The team analyzed enterocolitis biopsies and cerebrospinal fluid (CSF) taken at the time of neurologic CirAE, and found that infiltrating CAR T cells were predominantly CD4⁺ and were enriched for cytotoxic gene signatures and elevated expression of effector molecules that are associated with tumor killing. Patients who developed CirAE had higher proportion of circulating CD4⁺ versus CD8⁺ T-cells post-infusion compared to those without CirAE. Additionally, CD4⁺ CAR T cells exhibited significantly higher BCMA-binding strength compared to CD8⁺ CAR T cells. Taken together, these findings indicate that CD4⁺ CAR T cells play a key role in mediating CirAE.

The study was inspired by a noteworthy case: a patient who had the highest CAR T expansion ever seen at Penn and multiple CirAEs, motivating the clinical team's scientific collaborators to do a deep dive, eventually expanding their research to the broader scientific question.

The team found additional common clinical features among patients with CirAE, including ICANS, and significantly higher peak absolute lymphocyte count within 14 days post-infusion, which correlated with greater CAR T expansion. CAR T cell therapy requires a minimum expansion of CAR T cells to sufficiently attack the cancer, but experts are learning there may be an upper limit as well to avoid additional side effects.

Immediate impacts and ongoing research to address CirAE

Based on these findings, the team made updates to how patients who receive CAR T cell therapy for multiple myeloma are treated at Penn Medicine. Patients treated with cilta-cel who have an unexpectedly high absolute lymphocyte count, high CD4:CD8 ratio, and ICANS of any grade within the first few weeks post-infusion, are considered high-risk and given a brief course of steroids (dexamethasone) to curb excessive CD4+ CAR T expansion.

"Once CirAE are ongoing, it takes large amounts of steroids to treat the issue, which we've seen leads to higher rates of infection and death," said Adam Cohen, MD, a co-senior author, director of Myeloma Immunotherapy, and an associate professor of Hematology-Oncology. "If we can identify high-risk patients early on, and intervene with a lower dose of steroids, we hope to avoid CirAE altogether and reduce mortality."

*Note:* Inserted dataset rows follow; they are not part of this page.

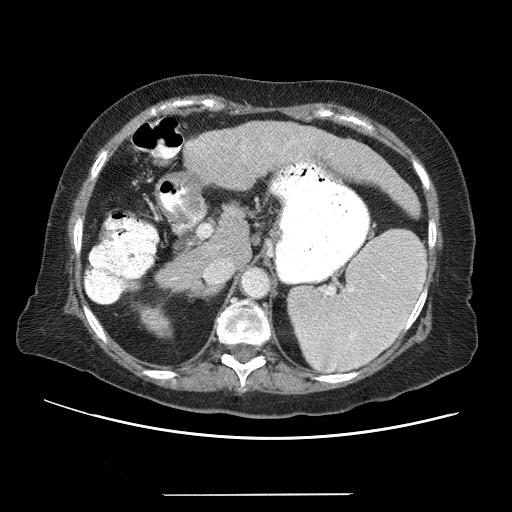
Contrast-enhanced abdominal CT (liver protocol), one axial slice; position 35 of 65 along the scan axis; 120 kVp; soft-tissue window (W 400 / L 40 HU); 512 × 512 image matrix, field of view 380 × 380 mm. Case-level facts recorded for this patient, not image findings: diagnosis: hepatocellular carcinoma (patient treated with transarterial chemoembolisation; whether this scan precedes or follows treatment is not stated here); TNM stage (as recorded): Stage-IIIB; Child-Pugh class: A.
Outlined on this slice (semi-automatically segmented with operator editing):
- liver parenchyma outside the tumour (the mass and vessels are separate outlines, so this box may not span the whole liver): box from (x=123, y=122) to (x=420, y=338) px
- portal vein: (x=136, y=139)–(x=366, y=328)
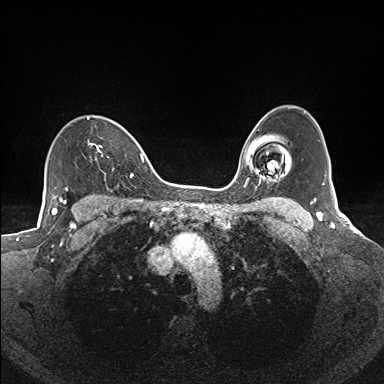
Breast MRI (dynamic contrast-enhanced), one axial slice; position 108 of 160 along the scan axis; dynamic contrast-enhanced series, time point 2 of 7 at this slice position (early post-contrast); 1.5 T; TE 1.6 ms, TR 5 ms; 1.1 mm slice thickness; 384 × 384 image matrix, field of view 300 × 300 mm. Female patient.
Structures marked on this image (semi-automatically segmented with operator editing):
- enhancing-tissue mask used for the functional tumour volume (all voxels passing the contrast-enhancement thresholds inside the analysis volume; usually the tumour): bounding box (x1, y1, x2, y2) in pixels: (87, 117, 134, 177)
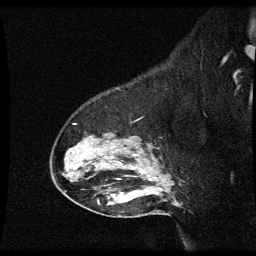
Breast MRI (dynamic contrast-enhanced), one sagittal slice; slice 44 of 60 in the series (ordered by position); dynamic contrast-enhanced series, image 2 of 3 at this slice position (ordered by acquisition); 1.5 T; TE 4.2 ms, TR 8.9 ms; 2 mm slice thickness; 256 × 256 image matrix. Female patient, age 49 years. From the clinical record (not read from this slice): setting: breast cancer imaged before/during neoadjuvant chemotherapy; receptor status: HR-positive, HER2-negative.
Annotated regions visible in this slice (semi-automatic segmentation, software-assisted and operator-edited):
- analysis volume of interest (the breast-tissue region the enhancement analysis was run in; not a lesion): bounding box [x1, y1, x2, y2] px = [52, 122, 177, 205]
- tumour enhancement mask (voxels above the 70 % enhancement threshold inside the analysis volume of interest): [142, 172, 145, 175]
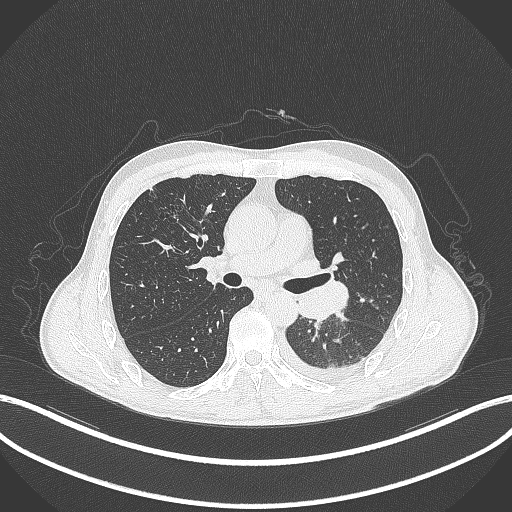
Chest CT, one axial slice. Position 189 of 295 along the scan axis. Lung window (W 1500 / L -600 HU). 512 × 512 image matrix. Patient: male, 47 years. Case-level facts recorded for this patient, not image findings: clinical TNM (as recorded): T3 N1 M1c; histopathological grade: G3.
Annotated regions visible in this slice (bounding box drawn by a radiologist):
- lung tumour (recorded histology: small cell carcinoma): box from (x=294, y=279) to (x=351, y=324) px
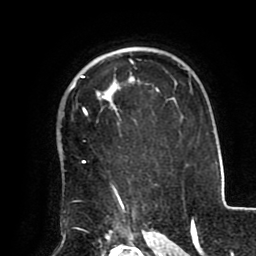
Breast MRI (dynamic contrast-enhanced), one axial slice. Position 67 of 80 along the scan axis. Cropped to one breast. Dynamic contrast-enhanced series, time point 2 of 8 at this slice position (early post-contrast). 1.5 T. TE 2.5 ms, TR 5.2 ms. 2 mm slice thickness. 256 × 256 image matrix, field of view 190 × 190 mm. Female patient.
Outlined on this slice (semi-automatic segmentation, software-assisted and operator-edited):
- enhancing-tissue mask used for the functional tumour volume (all voxels passing the contrast-enhancement thresholds inside the analysis volume; usually the tumour): bounding box [x1, y1, x2, y2] px = [68, 75, 138, 211]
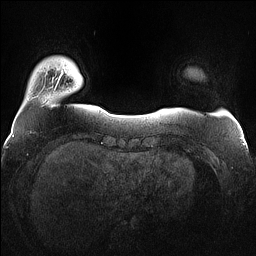
Breast MRI (dynamic contrast-enhanced), one axial slice. Slice 13 of 160 in the series (ordered by position). Dynamic contrast-enhanced series, time point 2 of 7 at this slice position (early post-contrast). 1.5 T. TE 1.4 ms, TR 5 ms. 256 × 256 image matrix, field of view 360 × 360 mm. Female patient.
Annotated regions visible in this slice (semi-automatic segmentation, software-assisted and operator-edited):
- enhancing-tissue mask used for the functional tumour volume (all voxels passing the contrast-enhancement thresholds inside the analysis volume; usually the tumour): bounding box (x1, y1, x2, y2) in pixels: (56, 70, 63, 85)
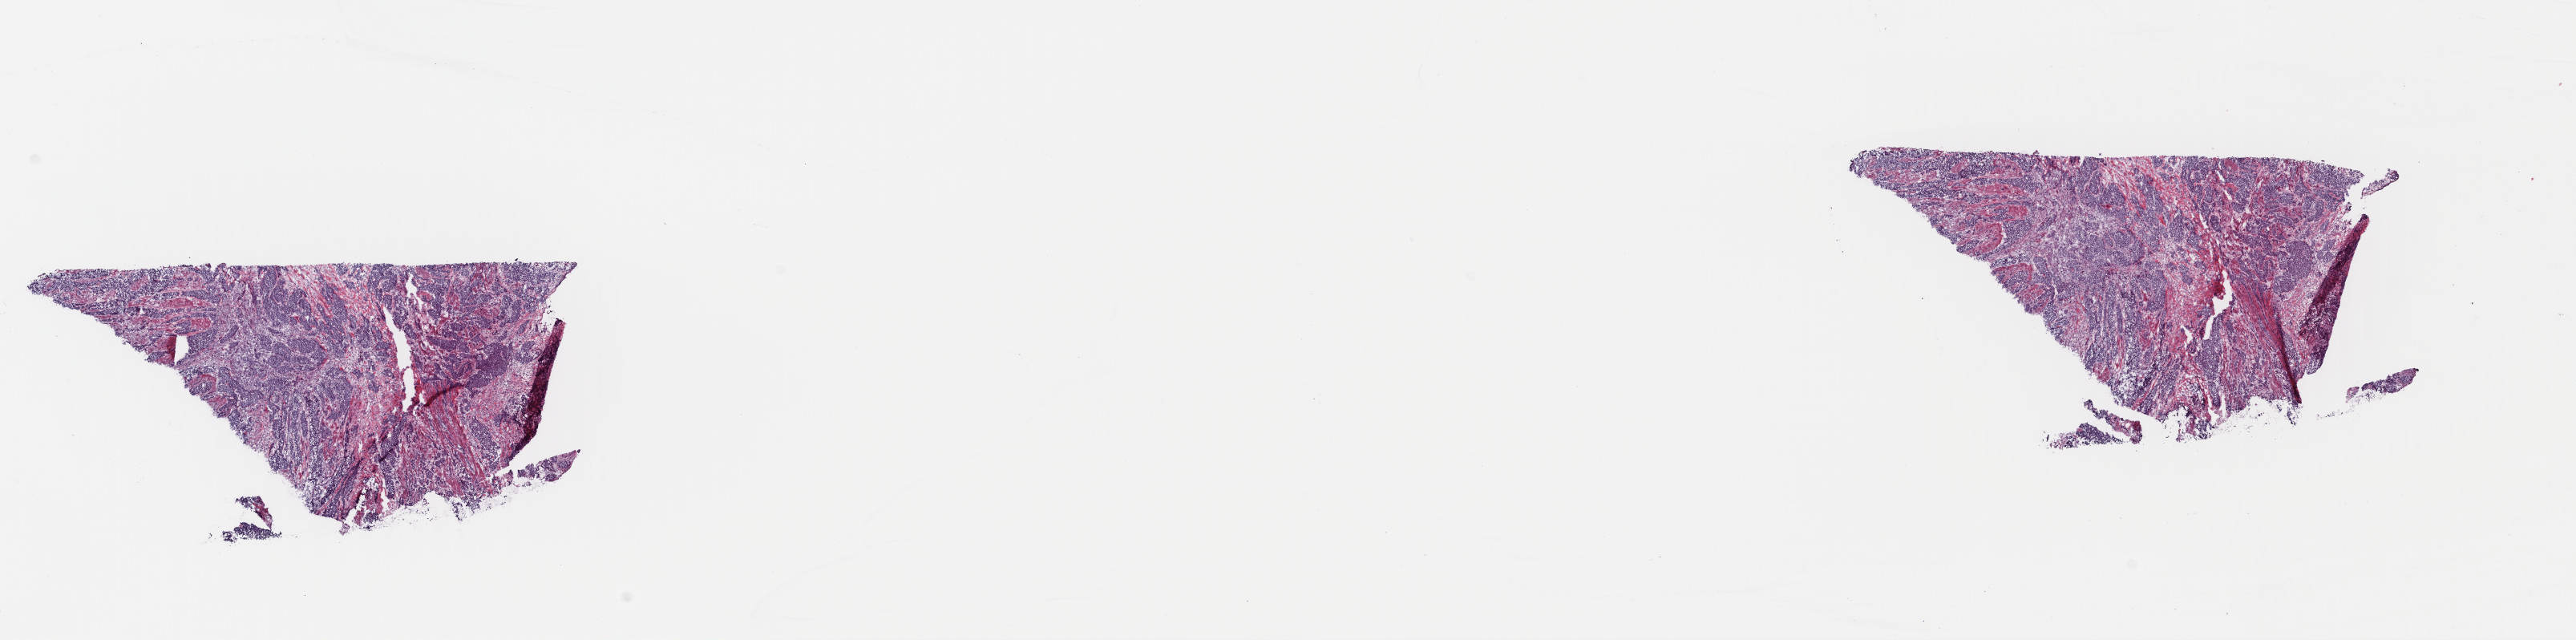
Digitized Hematoxylin and eosin (H&E) stained tissue section (whole slide), a low-resolution overview of the entire scanned area, about 25.3 x 6.3 mm (slide scanned at 40x). Frozen section from the top of the tissue portion. Sample: primary tumour, bladder. Patient: female, age at initial diagnosis 67 years. Histologic grade: high grade. Composition of this section per pathologist review: tumour cells 50%, tumour nuclei 75%, normal cells 0%, stromal cells 49%, necrosis 1%. Inflammatory infiltration, as recorded: lymphocyte infiltration 5%, monocyte infiltration 0%, neutrophil infiltration 0%.
Lymph nodes positive (case pathology): 0 of 5 examined. Diagnosis: Transitional cell carcinoma (posterior wall of bladder). AJCC pathologic stage: III (7th edition).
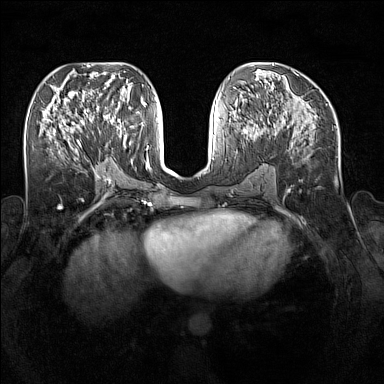
Breast MRI (dynamic contrast-enhanced), one axial slice. Position 73 of 160 along the scan axis. Dynamic contrast-enhanced series, time point 2 of 7 at this slice position (early post-contrast). 1.5 T. TE 1.8 ms, TR 5 ms. 1 mm slice thickness. 384 × 384 image matrix, field of view 340 × 340 mm. Female patient.
Outlined on this slice (semi-automatically segmented with operator editing):
- enhancing-tissue mask used for the functional tumour volume (all voxels passing the contrast-enhancement thresholds inside the analysis volume; usually the tumour): bounding box <97,109,127,147> (left, top, right, bottom; pixels)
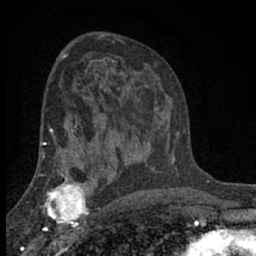
Breast MRI (dynamic contrast-enhanced), one axial slice. Cropped to one breast. Dynamic contrast-enhanced series, time point 2 of 7 at this slice position (early post-contrast). 1.5 T. TE 3.1 ms, TR 6.4 ms. 2.4 mm slice thickness. 256 × 256 image matrix, field of view 130 × 130 mm. Female patient.
Structures marked on this image (semi-automatic segmentation, software-assisted and operator-edited):
- enhancing-tissue mask used for the functional tumour volume (all voxels passing the contrast-enhancement thresholds inside the analysis volume; usually the tumour): bounding box [x1, y1, x2, y2] px = [41, 173, 90, 231]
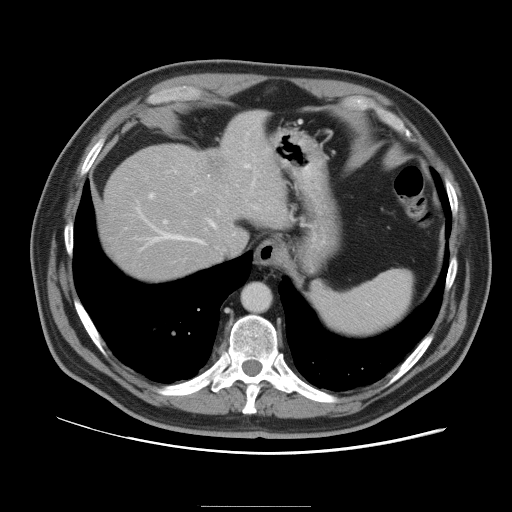
Contrast-enhanced abdominal CT, one axial slice. Slice 82 of 105 in the series (ordered by position). 120 kVp. Intravenous contrast given. Soft-tissue window (W 400 / L 40 HU). 5 mm slice thickness. 512 × 512 image matrix. Case-level facts recorded for this patient, not image findings: patient: male, age 55 years at operation; diagnosis: colorectal cancer liver metastases, imaged before liver resection; multiple liver metastases: yes; largest metastasis: 3 cm.
Annotated regions visible in this slice (outlined manually by an expert reader):
- hepatic veins: bounding box [x1, y1, x2, y2] px = [138, 178, 256, 244]
- liver: [102, 112, 285, 280]
- planned liver remnant (the part of the liver to remain after resection): [102, 151, 232, 278]
- portal vein (with intrahepatic branches): [148, 164, 251, 224]
- liver metastasis: [207, 157, 226, 178]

Ideally, a strategy that doesn't involve steroids would be even less toxic and better for patients, so the research team took a closer look at what was causing the high CD4+ CAR T expansion in patients with CirAE. They found a specific circuit (IL‑15–CCL5–CCR5) was driving the proliferation and demonstrated in preclinical tests that blocking CCR5 safely restrained BCMA-CAR T cell expansion to optimal levels, while preserving their ability to attack the cancer cells. These findings suggest that a CCR5-directed targeted strategy would be worth exploring to protect against CirAE.

Learn more at ASH

Julia Han Noll, a graduate student in Fraietta's lab, will present Abstract 14221 in an Oral Abstract Session on Monday, Dec. 8 at 10:30 a.m. ET in West Hall E1. Luca Paruzzo, MD, a postdoctoral fellow in Ruella's lab will present Abstract 12231 in a Poster Session on Monday, Dec. 8 at 6 p.m. ET in West Halls B3-B4.

Matthew Ho, MB BCh BAO, PhD, a Hematology-Oncology fellow is a co-first author along with Noll and Paruzzo. The research was funded by the NIH (P01 CA214278).